Jaarstukken 2015 Ridderkerk

Het is goed om te vernemen dat de budgetafwijkingen de toets op de rechtmatigheid hebben doorstaan en dat de voor de fouten vastgestelde tolerantiegrens niet is overschreden. De VVD heeft echter wel geconstateerd, dat grote afwijkingen ten opzichte van het budget niet altijd tijdig aan de raad gemeld worden. Het college heeft aangegeven dat nogmaals bij de budgethouders onder de aandacht gebracht zal worden, dat mogelijke afwijkingen tijdig gemeld moeten worden. De VVD is van mening dat het college hiermee haar verantwoordelijkheid min of meer afschuift op de ambtenaren. Waarom wordt niet gewoon een antwoord geven op de vraag hoe het college gaat borgen dat sommige afwijkingen niet weer rijkelijk laat aan de raad worden gemeld? Daarbij komt dat de raad voor veel onderwerpen tussentijds middels een RIB geïnformeerd wordt. Waarom doet men dit niet bij te laat geconstateerde afwijkingen? Waarom wordt dan gewacht tot de volgende Turap? Wat de VVD betreft worden wij ook in deze gevallen middels een RIB geïnformeerd.  
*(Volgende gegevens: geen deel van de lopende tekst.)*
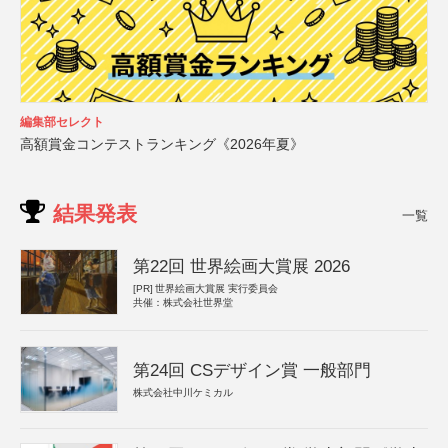
編集部セレクト
高額賞金コンテストランキング《2026年夏》
結果発表
一覧
第22回 世界絵画大賞展 2026
[PR]
世界絵画大賞展 実行委員会
共催：株式会社世界堂
第24回 CSデザイン賞 一般部門
株式会社中川ケミカル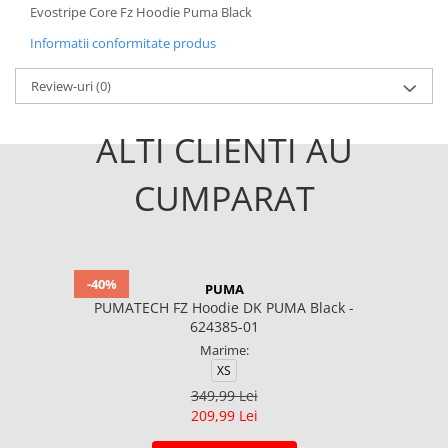
Evostripe Core Fz Hoodie Puma Black
Informatii conformitate produs
Review-uri
(0)
ALTI CLIENTI AU
CUMPARAT
-40%
PUMA
PUMATECH FZ Hoodie DK PUMA Black -
624385-01
Marime:
XS
349,99 Lei
209,99 Lei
De VVD wilde niet instemmen met punt 7 van het oorspronkelijke raadsvoorstel om de onderuitputting op kapitaalslasten van bijna 150.000 euro beschikbaar te houden voor projecten stimulering van duurzame energievoorziening. De VVD heeft eerder aangegeven dat dit college bij duurzaamheid vervalt in de oude rol van de overheid, nl. dat het initiatief hier bij de overheid ligt, terwijl op alle andere terreinen hard geroepen wordt dat we de kracht van de inwoners zelf benutten moeten. Voor duurzaamheid wordt, of kunnen we zeggen werd, hier nadrukkelijk van afgeweken. In de 1e Tussenrapportage 2016 wordt het bedrag nog wel vermeld, maar gelukkig is in het laatste voorliggende raadsvoorstel dit punt niet meer opgenomen. Hoewel een motivering voor het intrekken van dit punt bij ons niet bekend is, zijn wij verheugd dat men de lijn van de VVD volgt.

Tot slot willen wij de ambtenaren bedanken voor hun inzet met betrekking tot de jaarrekening2015 en hen sterkte wensen om alle actuele ontwikkelingen in het financiële gemeentelijke landschap op de juiste wijze te kunnen verwerken.